In an age of increasing polarization, where political party, skin color, or views of climate change become the categories into which people are placed, we need verse 2 to take possession of our minds. Like it or not, all true members of the church are brothers and sisters. This is a trans-denominational truth. Biological siblings often have a difficult time getting along. But the relationship exists in spite of the friction, and the responsibility to show affection and care cannot be disregarded. So it is with the church. Baptist, do you love your Presbyterian brother the way that Christ loves him? Bible churcher, do you love your Mennonite sister the way that Christ loves her?

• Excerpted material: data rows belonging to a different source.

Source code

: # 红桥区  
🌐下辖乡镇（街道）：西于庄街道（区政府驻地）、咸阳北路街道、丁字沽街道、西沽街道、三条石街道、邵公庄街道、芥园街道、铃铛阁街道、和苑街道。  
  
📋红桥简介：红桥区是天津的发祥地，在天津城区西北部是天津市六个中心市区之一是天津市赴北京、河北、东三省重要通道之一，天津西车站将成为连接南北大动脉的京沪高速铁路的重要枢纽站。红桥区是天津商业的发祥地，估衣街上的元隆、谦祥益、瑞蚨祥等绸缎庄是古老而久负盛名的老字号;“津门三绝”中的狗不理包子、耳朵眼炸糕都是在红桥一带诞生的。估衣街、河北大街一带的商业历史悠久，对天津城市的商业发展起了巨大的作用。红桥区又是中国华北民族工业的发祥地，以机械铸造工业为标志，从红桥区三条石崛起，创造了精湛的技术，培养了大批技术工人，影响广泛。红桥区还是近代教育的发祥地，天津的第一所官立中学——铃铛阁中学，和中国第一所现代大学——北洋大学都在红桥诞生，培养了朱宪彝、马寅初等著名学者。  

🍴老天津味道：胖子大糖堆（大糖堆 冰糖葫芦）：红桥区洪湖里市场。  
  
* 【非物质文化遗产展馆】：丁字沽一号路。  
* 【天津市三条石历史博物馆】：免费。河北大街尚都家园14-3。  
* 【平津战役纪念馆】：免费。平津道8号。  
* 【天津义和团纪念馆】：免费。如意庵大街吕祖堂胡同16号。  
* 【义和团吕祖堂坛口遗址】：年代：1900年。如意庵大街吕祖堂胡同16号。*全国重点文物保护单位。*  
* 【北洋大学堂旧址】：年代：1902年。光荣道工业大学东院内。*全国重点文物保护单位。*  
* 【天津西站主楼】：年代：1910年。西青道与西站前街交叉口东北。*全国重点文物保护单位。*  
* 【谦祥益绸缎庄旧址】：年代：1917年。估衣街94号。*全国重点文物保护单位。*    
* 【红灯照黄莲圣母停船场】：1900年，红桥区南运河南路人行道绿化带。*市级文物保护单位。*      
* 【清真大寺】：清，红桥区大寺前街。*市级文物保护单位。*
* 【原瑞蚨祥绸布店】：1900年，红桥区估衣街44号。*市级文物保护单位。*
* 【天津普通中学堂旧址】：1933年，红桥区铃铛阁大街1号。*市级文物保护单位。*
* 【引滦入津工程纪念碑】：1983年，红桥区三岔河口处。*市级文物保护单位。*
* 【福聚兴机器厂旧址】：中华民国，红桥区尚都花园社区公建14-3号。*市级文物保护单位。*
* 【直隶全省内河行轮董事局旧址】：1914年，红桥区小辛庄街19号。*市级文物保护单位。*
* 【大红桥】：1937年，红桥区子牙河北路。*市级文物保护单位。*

The call to live out true Christian unity does not diminish the importance of doctrine. Stone’s use of Ephesians 4:5 makes this clear. There is “one faith.” That is, there is one right answer to every theological question. But even if we exert our minds and prayerfully consider the issues, we may not reach clarity on each answer on this side of eternity. As we labor to come to a clear understanding of the “one faith,” we must not forget that Jesus came “full of grace and truth.” Let us be like Jude, who grew up surrounded by the grace and truth of Jesus, his brother. As we “earnestly contend for the faith,” let us do so having “mercy on those who doubt; save others by snatching them from the fire; have mercy on others but with fear” (Jude 3, 22-23, HCSB). A real understanding of the truth will strengthen our resolve to stand for it at the same time that it increases our love and affection for all of those with whom we share the family name.